I need all of the entries printed exactly.

Start of Records to use

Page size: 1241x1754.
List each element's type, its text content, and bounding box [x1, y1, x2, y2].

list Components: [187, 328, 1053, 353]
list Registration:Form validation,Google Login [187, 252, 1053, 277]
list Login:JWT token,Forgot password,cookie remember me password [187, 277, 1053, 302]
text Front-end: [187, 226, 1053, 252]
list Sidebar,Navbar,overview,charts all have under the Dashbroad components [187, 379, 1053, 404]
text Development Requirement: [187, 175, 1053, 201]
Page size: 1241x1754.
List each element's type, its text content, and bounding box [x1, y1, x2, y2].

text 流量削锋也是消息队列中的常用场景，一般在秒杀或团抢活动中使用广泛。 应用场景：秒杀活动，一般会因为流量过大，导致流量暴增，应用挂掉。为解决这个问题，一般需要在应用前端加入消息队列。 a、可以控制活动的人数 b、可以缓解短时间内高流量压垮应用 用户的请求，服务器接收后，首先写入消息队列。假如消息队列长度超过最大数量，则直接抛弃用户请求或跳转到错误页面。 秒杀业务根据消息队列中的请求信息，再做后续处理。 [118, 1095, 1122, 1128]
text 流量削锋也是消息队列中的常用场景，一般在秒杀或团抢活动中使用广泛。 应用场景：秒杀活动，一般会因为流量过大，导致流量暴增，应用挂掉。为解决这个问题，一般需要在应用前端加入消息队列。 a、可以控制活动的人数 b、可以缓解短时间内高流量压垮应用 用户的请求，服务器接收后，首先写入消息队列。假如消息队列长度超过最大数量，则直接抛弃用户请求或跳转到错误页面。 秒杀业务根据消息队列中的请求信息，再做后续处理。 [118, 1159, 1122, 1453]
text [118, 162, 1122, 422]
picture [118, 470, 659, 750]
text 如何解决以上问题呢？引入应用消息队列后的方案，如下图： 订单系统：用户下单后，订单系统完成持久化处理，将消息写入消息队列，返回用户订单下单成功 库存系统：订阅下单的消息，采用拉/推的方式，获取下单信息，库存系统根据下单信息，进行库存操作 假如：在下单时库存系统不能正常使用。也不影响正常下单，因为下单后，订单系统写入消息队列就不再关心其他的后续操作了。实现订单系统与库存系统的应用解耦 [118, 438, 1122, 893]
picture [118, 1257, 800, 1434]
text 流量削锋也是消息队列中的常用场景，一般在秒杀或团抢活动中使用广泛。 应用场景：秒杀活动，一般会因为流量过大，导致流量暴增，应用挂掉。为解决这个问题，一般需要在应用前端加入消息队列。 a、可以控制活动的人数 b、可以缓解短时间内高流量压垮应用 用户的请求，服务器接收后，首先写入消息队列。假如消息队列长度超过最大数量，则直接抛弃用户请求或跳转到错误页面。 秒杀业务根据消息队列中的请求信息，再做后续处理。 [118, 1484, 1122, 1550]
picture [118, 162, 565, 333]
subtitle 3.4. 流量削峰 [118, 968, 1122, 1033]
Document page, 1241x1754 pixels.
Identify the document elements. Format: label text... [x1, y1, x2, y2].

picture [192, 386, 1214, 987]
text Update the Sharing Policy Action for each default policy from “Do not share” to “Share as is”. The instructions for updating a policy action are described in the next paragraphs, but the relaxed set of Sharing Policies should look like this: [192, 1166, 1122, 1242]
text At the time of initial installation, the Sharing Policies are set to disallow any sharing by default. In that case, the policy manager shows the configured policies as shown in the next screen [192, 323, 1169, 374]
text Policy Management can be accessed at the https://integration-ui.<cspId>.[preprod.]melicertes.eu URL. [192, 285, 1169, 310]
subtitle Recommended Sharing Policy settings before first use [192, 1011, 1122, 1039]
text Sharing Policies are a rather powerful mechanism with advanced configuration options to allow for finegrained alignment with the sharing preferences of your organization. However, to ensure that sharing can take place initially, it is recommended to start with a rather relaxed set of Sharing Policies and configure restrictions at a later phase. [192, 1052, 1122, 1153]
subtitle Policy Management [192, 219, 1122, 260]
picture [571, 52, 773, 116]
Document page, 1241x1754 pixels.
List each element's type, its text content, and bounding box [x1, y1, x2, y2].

End of Records to use

#### [Solution for this task]
Page size: 1241x1754.
List each element's type, its text content, and bounding box [x1, y1, x2, y2].

list Components: [187, 328, 1053, 353]
list Registration:Form validation,Google Login [187, 252, 1053, 277]
list Login:JWT token,Forgot password,cookie remember me password [187, 277, 1053, 302]
text Front-end: [187, 226, 1053, 252]
list Sidebar,Navbar,overview,charts all have under the Dashbroad components [187, 379, 1053, 404]
text Development Requirement: [187, 175, 1053, 201]
Page size: 1241x1754.
List each element's type, its text content, and bounding box [x1, y1, x2, y2].

text 流量削锋也是消息队列中的常用场景，一般在秒杀或团抢活动中使用广泛。 应用场景：秒杀活动，一般会因为流量过大，导致流量暴增，应用挂掉。为解决这个问题，一般需要在应用前端加入消息队列。 a、可以控制活动的人数 b、可以缓解短时间内高流量压垮应用 用户的请求，服务器接收后，首先写入消息队列。假如消息队列长度超过最大数量，则直接抛弃用户请求或跳转到错误页面。 秒杀业务根据消息队列中的请求信息，再做后续处理。 [118, 1095, 1122, 1128]
text 流量削锋也是消息队列中的常用场景，一般在秒杀或团抢活动中使用广泛。 应用场景：秒杀活动，一般会因为流量过大，导致流量暴增，应用挂掉。为解决这个问题，一般需要在应用前端加入消息队列。 a、可以控制活动的人数 b、可以缓解短时间内高流量压垮应用 用户的请求，服务器接收后，首先写入消息队列。假如消息队列长度超过最大数量，则直接抛弃用户请求或跳转到错误页面。 秒杀业务根据消息队列中的请求信息，再做后续处理。 [118, 1159, 1122, 1453]
text [118, 162, 1122, 422]
picture [118, 470, 659, 750]
text 如何解决以上问题呢？引入应用消息队列后的方案，如下图： 订单系统：用户下单后，订单系统完成持久化处理，将消息写入消息队列，返回用户订单下单成功 库存系统：订阅下单的消息，采用拉/推的方式，获取下单信息，库存系统根据下单信息，进行库存操作 假如：在下单时库存系统不能正常使用。也不影响正常下单，因为下单后，订单系统写入消息队列就不再关心其他的后续操作了。实现订单系统与库存系统的应用解耦 [118, 438, 1122, 893]
picture [118, 1257, 800, 1434]
text 流量削锋也是消息队列中的常用场景，一般在秒杀或团抢活动中使用广泛。 应用场景：秒杀活动，一般会因为流量过大，导致流量暴增，应用挂掉。为解决这个问题，一般需要在应用前端加入消息队列。 a、可以控制活动的人数 b、可以缓解短时间内高流量压垮应用 用户的请求，服务器接收后，首先写入消息队列。假如消息队列长度超过最大数量，则直接抛弃用户请求或跳转到错误页面。 秒杀业务根据消息队列中的请求信息，再做后续处理。 [118, 1484, 1122, 1550]
picture [118, 162, 565, 333]
subtitle 3.4. 流量削峰 [118, 968, 1122, 1033]
Document page, 1241x1754 pixels.
Identify the document elements. Format: label text... [x1, y1, x2, y2].

picture [192, 386, 1214, 987]
text Update the Sharing Policy Action for each default policy from “Do not share” to “Share as is”. The instructions for updating a policy action are described in the next paragraphs, but the relaxed set of Sharing Policies should look like this: [192, 1166, 1122, 1242]
text At the time of initial installation, the Sharing Policies are set to disallow any sharing by default. In that case, the policy manager shows the configured policies as shown in the next screen [192, 323, 1169, 374]
text Policy Management can be accessed at the https://integration-ui.<cspId>.[preprod.]melicertes.eu URL. [192, 285, 1169, 310]
subtitle Recommended Sharing Policy settings before first use [192, 1011, 1122, 1039]
text Sharing Policies are a rather powerful mechanism with advanced configuration options to allow for finegrained alignment with the sharing preferences of your organization. However, to ensure that sharing can take place initially, it is recommended to start with a rather relaxed set of Sharing Policies and configure restrictions at a later phase. [192, 1052, 1122, 1153]
subtitle Policy Management [192, 219, 1122, 260]
picture [571, 52, 773, 116]
Document page, 1241x1754 pixels.
List each element's type, its text content, and bounding box [x1, y1, x2, y2].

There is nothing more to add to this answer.